• [Brano mostrato]:
|---|

Tra gli indagati ci sono diverse figure di vertice dell’università tra cui il rettore Claudio Roveda, il presidente della società di gestione ‘Gem’ Vanna Fadini, il membro del Consiglio d’amministrazione e presidente della scuola per le attività Undergraduate e Graduate Carlo Maria Medaglia, il direttore generale Pasquale Russo. Simulando l’esecuzione di progetti di ricerca e sviluppo, la Link e il Consortium avrebbero maturato – si legge nel decreto di perquisizione – “inesistenti crediti di imposta che avrebbero poi utilizzato in compensazione in occasione del versamento delle imposte da loro dovute”.
Le società hanno poi “ottenuto indietro parte del denaro versato alle società commissionarie attraverso l’emissione di fatture per operazioni inesistenti con conseguenti movimenti finanziari di rientro delle somme originariamente versate”. L’indagine nasce da una serie di informative del nucleo di polizia economico finanziaria di Firenze e Roma e dell’Agenzia delle Entrate. Alla Link i finanzieri stanno acquisendo documenti contabili ed extracontabili, computer, server, agende, documenti bancari, registrazioni di videoconferenze. Tutto materiale che sarà necessario a ricostruire le modalità e i soggetti coinvolti nei progetti di ricerca e sviluppo messi in piedi dalla Link e dal Consortium.

|---|

• [Estratti delle voci]:
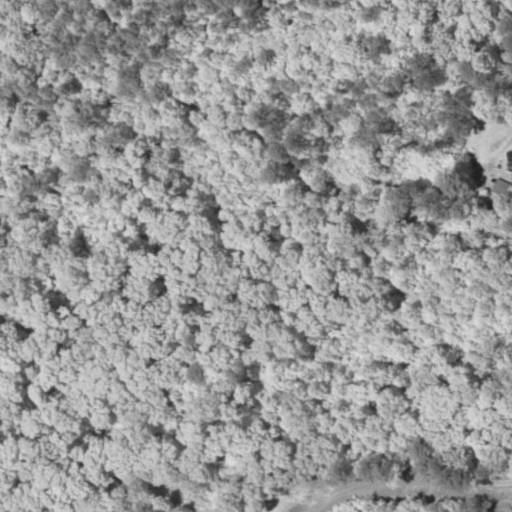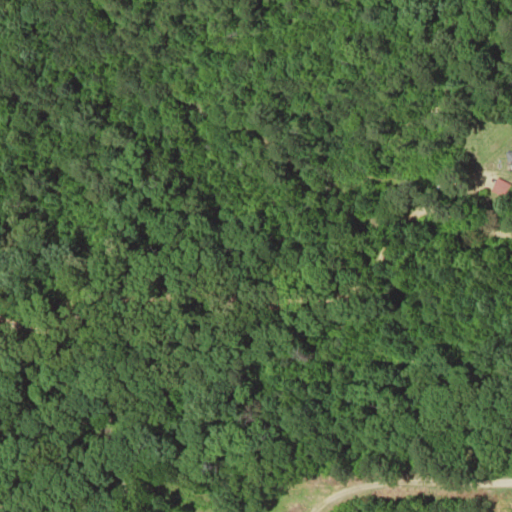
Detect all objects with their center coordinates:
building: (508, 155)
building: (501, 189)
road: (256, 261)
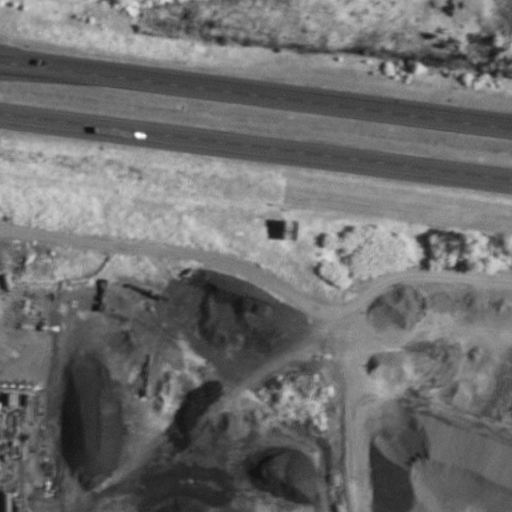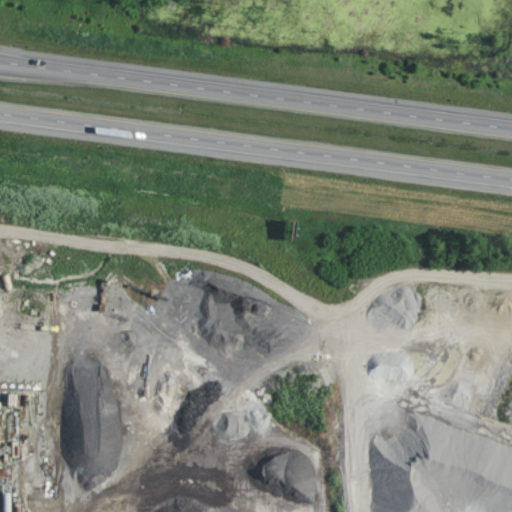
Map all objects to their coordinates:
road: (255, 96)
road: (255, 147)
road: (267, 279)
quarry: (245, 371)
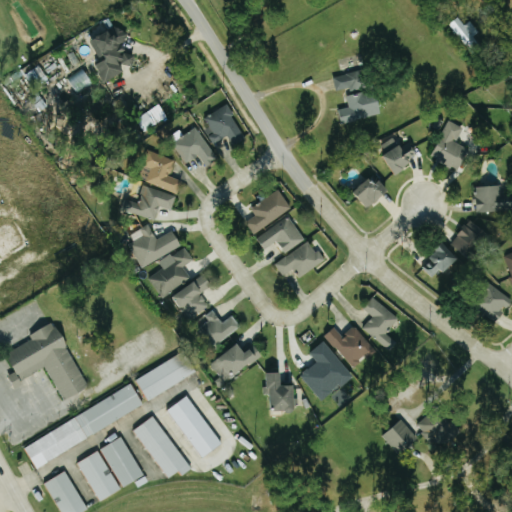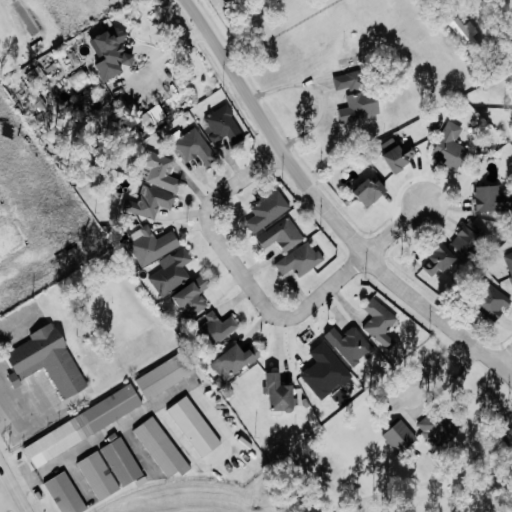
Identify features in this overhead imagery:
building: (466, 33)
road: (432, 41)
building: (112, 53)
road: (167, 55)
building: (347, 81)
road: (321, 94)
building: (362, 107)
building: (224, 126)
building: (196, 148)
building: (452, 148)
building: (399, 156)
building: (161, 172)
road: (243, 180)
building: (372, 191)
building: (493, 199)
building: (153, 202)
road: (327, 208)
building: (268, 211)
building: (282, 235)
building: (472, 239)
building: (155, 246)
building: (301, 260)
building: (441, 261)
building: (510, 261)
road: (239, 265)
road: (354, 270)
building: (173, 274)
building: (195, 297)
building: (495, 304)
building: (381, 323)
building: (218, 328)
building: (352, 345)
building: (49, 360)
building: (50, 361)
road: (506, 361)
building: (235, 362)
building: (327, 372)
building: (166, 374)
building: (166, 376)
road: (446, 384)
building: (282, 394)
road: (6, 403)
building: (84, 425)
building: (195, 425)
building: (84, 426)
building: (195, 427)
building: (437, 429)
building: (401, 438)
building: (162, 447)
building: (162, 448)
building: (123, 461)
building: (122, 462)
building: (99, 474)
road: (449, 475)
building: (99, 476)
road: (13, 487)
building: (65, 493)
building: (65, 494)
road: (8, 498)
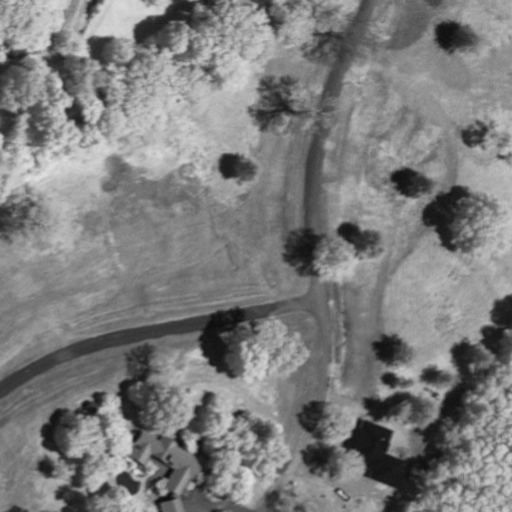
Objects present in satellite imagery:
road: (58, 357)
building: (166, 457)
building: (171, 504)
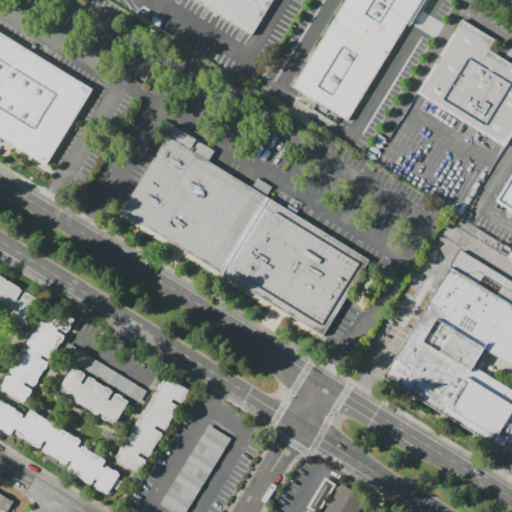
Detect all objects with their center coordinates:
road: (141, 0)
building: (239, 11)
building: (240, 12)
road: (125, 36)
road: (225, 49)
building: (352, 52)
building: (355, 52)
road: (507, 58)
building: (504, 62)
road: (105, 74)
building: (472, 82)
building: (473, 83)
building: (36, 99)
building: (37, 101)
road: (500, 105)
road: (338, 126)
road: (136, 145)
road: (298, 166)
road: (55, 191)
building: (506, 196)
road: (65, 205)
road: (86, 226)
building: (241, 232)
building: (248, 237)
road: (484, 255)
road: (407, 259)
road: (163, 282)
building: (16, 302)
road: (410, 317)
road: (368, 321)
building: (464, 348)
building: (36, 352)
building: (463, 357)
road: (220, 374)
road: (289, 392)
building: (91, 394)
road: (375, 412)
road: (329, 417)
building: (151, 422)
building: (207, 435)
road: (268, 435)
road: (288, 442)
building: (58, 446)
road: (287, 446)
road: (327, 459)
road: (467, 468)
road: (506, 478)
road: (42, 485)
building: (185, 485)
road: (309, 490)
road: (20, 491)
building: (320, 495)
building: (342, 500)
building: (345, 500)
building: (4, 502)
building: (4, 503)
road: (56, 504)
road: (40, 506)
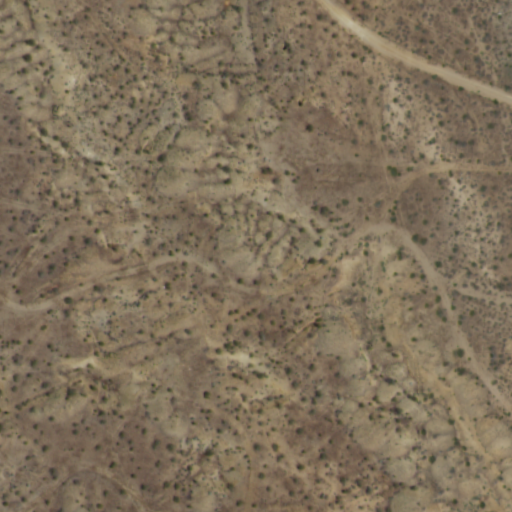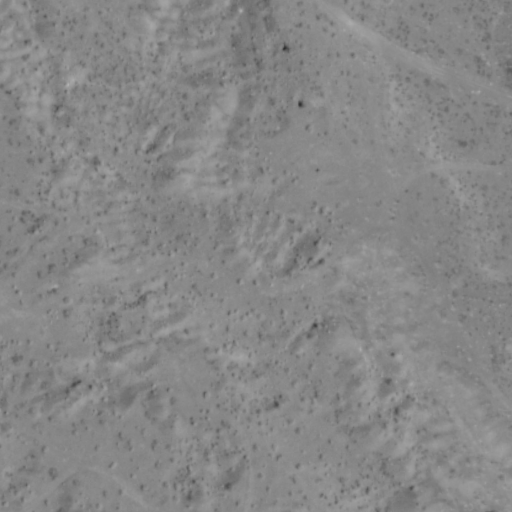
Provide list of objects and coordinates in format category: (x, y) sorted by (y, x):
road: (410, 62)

|---|

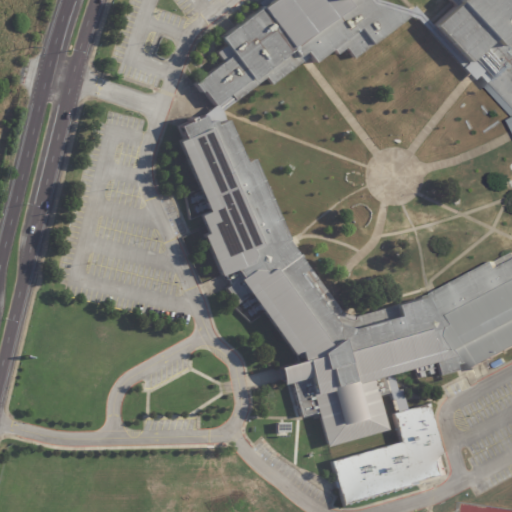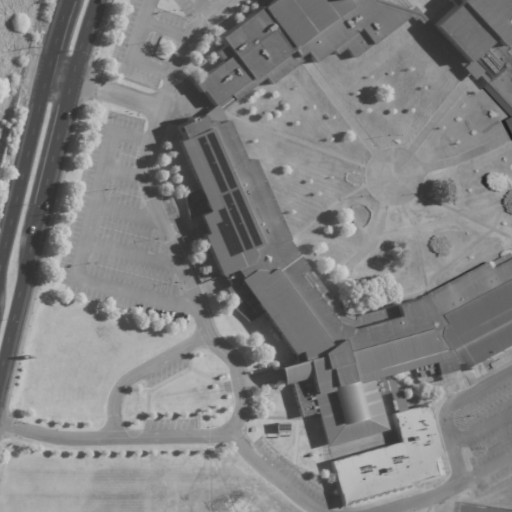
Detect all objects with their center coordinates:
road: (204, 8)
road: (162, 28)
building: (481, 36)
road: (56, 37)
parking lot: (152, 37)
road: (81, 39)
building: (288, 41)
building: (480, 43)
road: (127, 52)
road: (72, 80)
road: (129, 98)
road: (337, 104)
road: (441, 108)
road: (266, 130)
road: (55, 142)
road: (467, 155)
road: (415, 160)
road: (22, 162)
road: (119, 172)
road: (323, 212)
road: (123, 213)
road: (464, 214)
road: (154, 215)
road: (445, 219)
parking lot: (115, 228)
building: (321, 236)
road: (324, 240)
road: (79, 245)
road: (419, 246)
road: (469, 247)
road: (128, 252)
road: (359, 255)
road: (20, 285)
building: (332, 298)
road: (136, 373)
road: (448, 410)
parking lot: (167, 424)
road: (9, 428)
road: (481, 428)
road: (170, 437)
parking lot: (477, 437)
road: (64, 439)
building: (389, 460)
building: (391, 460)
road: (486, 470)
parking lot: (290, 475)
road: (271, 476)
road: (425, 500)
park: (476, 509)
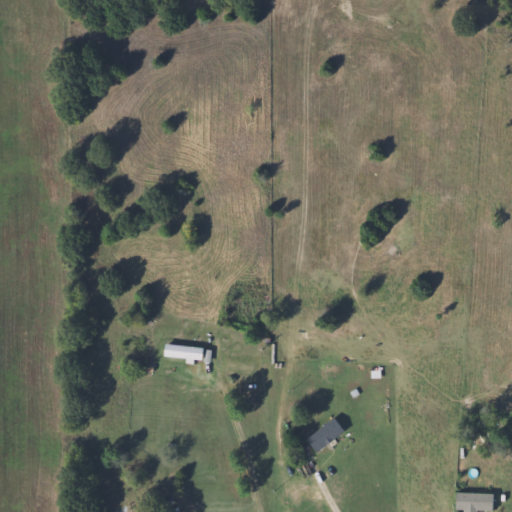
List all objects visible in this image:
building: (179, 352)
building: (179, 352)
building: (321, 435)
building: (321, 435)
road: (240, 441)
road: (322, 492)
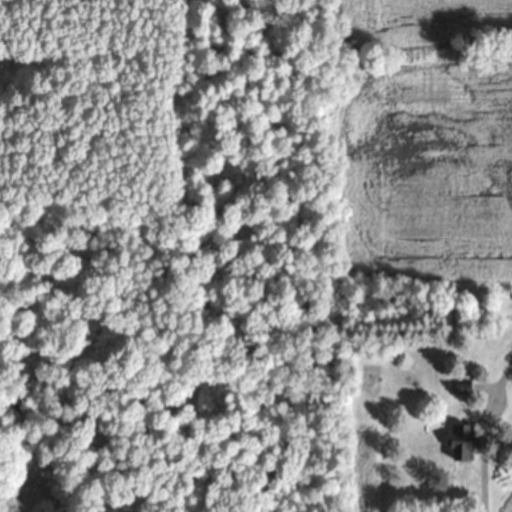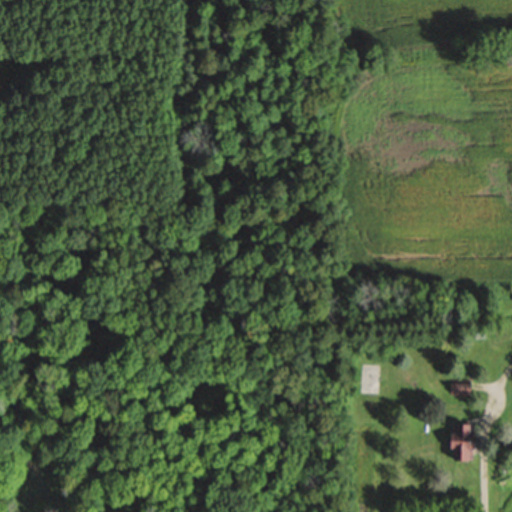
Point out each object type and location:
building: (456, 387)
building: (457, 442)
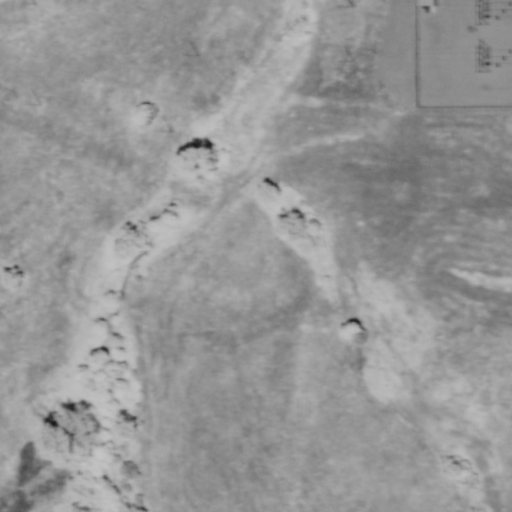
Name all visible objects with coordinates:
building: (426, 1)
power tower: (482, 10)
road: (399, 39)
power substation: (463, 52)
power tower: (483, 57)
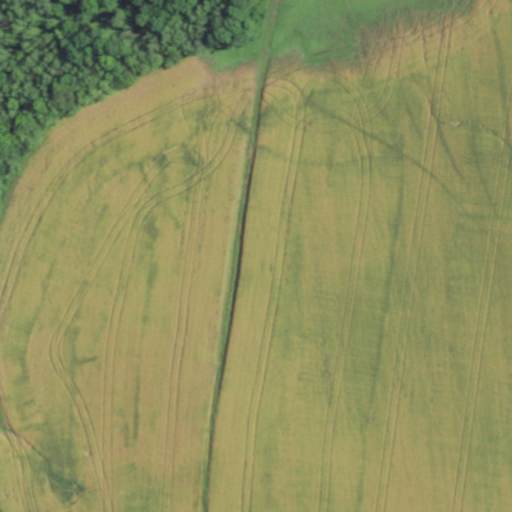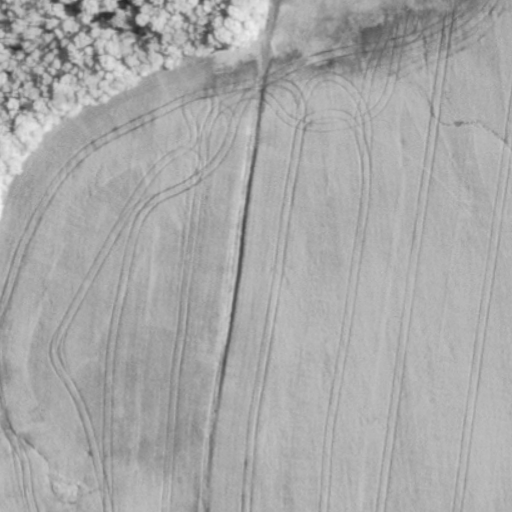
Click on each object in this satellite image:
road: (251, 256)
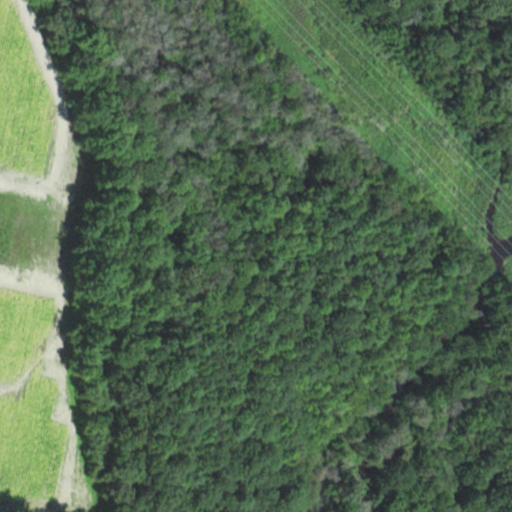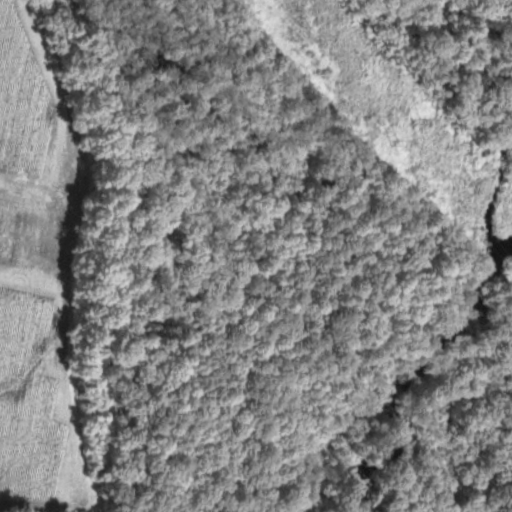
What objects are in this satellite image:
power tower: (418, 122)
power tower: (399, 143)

|---|

• [Breve esercizio 1]:
Rispondi per favore a queste domande sul brano:
(a) Chi è indicato come direttore generale tra gli indagati?
(b) Di quale società di gestione è presidente Vanna Fadini?
(c) Da quali informative nasce l'indagine?
• [Breve esercizio 2]:
Elenca tutte le persone indagate che il brano nomina.
Le voci non hanno alcun legame con il brano.

• [Soluzione 1]:
(a) Pasquale Russo.
(b) La società di gestione 'Gem'.
(c) Da una serie di informative del nucleo di polizia economico finanziaria di Firenze e Roma e dell'Agenzia delle Entrate.

• [Soluzione 2]:
Claudio Roveda, Vanna Fadini, Carlo Maria Medaglia, Pasquale Russo